Ci sarebbero molti elementi ancora non chiari nell’incidente che domenica scorsa ha visto coinvolto a Piancastagnaio un pullman con a bordo una cinquantina di ragazzi di Cerveteri.
Il mezzo, lo ricordiamo, era uscito di strada andandosi ad adagiare su un fianco all’interno di una scarpata.
Il bus era seguito da macchine di molti genitori dei ragazzi a bordo, i quali hanno notato diverse anomalie. Innanzitutto qualcuno ha riferito dell’irregolare condotta dell’autobus, con accelerazioni e decelerazioni evidenti. Ma al di là di questo, qualcuno nutre dubbi sulla condotta del guidatore durante e dopo l’incidente.
Testimoni riferiscono infatti che il conducente si sia lanciato fuori dal bus, mentre questo imboccava la scarpata. Dalla foto pubblicata al lato sembrerebbe inoltre impossibile che, se il conducente fosse rimasto a bordo, questo possa essersi salvato nell’impatto. Il pullman sarebbe infatti completamente schiacciato nella parte anteriore soprattutto nel lato guida.
Altra anomalia è sempre raccontata dai genitori che seguivano la squadra a bordo delle auto. Molti di questi infatti hanno riferito di un tentativo di fuga del guidatore, fatto però che non trova conferma da quanto dichiarato dalle forze dell’ordine intervenute sul posto.
L’uomo si sarebbe infatti avvicinato spontaneamente ai Carabinieri che sono giunti sul posto. Qualcuno interpreterebbe quindi l’immediato allontanamento come un tentativo di mettersi in sicurezza dalla furia dei genitori.

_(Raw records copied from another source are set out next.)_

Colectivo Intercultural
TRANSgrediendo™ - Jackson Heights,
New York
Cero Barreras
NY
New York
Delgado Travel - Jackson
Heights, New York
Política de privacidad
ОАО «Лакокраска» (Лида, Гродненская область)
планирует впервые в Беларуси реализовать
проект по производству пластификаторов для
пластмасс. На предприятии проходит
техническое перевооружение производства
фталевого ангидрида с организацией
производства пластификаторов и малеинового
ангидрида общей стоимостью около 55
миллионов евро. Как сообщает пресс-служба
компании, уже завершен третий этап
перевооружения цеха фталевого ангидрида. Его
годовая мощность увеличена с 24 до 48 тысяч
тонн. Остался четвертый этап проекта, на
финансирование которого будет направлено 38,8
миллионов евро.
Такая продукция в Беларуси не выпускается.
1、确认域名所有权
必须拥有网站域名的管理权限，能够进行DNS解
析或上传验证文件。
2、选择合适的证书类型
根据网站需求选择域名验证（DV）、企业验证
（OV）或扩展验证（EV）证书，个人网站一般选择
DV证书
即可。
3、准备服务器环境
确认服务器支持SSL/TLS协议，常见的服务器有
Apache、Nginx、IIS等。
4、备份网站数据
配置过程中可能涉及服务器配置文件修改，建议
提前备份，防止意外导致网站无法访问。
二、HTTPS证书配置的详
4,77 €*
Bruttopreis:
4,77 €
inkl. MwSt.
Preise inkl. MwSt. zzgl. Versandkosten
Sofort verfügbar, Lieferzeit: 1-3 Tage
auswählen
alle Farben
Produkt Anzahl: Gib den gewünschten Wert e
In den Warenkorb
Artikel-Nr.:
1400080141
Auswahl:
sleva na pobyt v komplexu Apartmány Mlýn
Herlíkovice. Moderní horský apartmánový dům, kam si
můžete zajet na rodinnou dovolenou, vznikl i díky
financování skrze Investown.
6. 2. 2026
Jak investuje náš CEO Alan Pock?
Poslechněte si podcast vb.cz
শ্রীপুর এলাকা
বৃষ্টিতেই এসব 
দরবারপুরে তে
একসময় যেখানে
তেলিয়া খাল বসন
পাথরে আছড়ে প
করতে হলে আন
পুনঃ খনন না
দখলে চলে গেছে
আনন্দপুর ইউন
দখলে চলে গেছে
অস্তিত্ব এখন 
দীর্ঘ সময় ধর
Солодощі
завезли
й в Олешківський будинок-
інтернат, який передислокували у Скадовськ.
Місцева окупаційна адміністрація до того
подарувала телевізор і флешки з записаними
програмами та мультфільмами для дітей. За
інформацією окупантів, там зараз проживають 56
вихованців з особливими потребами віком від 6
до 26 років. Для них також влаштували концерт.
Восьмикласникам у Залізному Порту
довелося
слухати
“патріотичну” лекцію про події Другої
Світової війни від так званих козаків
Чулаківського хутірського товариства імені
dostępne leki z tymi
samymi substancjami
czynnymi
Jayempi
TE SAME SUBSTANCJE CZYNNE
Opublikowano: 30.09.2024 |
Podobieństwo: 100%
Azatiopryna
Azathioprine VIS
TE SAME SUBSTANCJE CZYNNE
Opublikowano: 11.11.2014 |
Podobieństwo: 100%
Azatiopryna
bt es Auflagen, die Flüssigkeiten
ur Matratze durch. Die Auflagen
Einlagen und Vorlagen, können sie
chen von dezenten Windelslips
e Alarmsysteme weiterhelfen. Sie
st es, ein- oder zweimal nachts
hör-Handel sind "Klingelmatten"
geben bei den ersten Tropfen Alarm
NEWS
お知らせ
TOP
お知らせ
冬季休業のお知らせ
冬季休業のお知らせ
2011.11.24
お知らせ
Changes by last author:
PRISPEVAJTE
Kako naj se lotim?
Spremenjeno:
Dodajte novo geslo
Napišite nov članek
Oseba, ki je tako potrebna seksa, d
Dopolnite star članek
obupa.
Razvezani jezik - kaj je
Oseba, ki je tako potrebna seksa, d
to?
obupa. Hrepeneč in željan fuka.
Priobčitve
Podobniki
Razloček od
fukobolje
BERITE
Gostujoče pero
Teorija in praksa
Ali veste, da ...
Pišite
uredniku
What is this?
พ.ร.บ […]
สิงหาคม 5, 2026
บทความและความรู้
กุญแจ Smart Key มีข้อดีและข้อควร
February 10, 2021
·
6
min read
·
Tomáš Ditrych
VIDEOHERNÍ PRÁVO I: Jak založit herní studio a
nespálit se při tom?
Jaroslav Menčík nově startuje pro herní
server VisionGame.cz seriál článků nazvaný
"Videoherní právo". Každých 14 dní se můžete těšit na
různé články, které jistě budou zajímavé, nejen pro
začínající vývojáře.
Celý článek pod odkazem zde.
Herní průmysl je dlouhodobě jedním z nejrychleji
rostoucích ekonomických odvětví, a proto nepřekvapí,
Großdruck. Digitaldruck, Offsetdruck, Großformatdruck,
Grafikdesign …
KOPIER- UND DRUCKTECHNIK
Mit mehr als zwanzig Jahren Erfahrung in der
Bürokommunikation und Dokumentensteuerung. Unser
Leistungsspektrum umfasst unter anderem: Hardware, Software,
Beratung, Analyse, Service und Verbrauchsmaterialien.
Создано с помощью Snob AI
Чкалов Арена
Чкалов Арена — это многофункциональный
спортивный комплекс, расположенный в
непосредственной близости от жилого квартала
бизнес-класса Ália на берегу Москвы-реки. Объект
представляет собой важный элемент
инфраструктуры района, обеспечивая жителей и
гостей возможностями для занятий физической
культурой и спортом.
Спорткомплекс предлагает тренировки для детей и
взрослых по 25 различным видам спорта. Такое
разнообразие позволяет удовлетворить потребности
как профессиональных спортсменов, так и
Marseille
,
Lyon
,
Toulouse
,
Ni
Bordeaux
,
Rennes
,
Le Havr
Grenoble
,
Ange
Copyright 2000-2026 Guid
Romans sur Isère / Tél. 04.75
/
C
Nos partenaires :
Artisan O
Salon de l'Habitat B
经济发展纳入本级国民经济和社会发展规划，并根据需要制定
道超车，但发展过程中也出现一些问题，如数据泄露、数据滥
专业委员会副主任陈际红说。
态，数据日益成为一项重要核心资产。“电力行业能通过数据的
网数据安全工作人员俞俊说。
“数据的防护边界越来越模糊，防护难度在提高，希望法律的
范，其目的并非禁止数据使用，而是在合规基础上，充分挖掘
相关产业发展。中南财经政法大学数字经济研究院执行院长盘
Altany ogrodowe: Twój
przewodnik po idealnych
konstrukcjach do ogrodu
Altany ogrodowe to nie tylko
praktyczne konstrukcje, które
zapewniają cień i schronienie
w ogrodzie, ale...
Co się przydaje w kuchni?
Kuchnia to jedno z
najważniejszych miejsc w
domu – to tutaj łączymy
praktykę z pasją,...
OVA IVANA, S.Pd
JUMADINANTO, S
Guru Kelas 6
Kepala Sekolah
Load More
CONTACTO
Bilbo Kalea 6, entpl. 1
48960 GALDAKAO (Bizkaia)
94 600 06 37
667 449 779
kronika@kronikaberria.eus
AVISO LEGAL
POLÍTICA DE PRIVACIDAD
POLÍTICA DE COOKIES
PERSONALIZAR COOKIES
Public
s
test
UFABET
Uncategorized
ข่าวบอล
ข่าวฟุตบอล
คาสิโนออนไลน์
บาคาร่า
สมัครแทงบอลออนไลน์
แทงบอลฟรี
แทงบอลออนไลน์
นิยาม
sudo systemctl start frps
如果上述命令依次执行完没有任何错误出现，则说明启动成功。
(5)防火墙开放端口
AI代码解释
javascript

Dal punto di vista delle indagini l’autista sarebbe risultato negati all’alcool test. Sarebbero due le prove effettuate. La prima avrebbe dato un valore di 0,01 per questo il test sarebbe stato ripetuto. Il secondo avrebbe dato invece valore nullo.
Su questi fatti e sulle testimonianze sarebbero in corso accertamenti.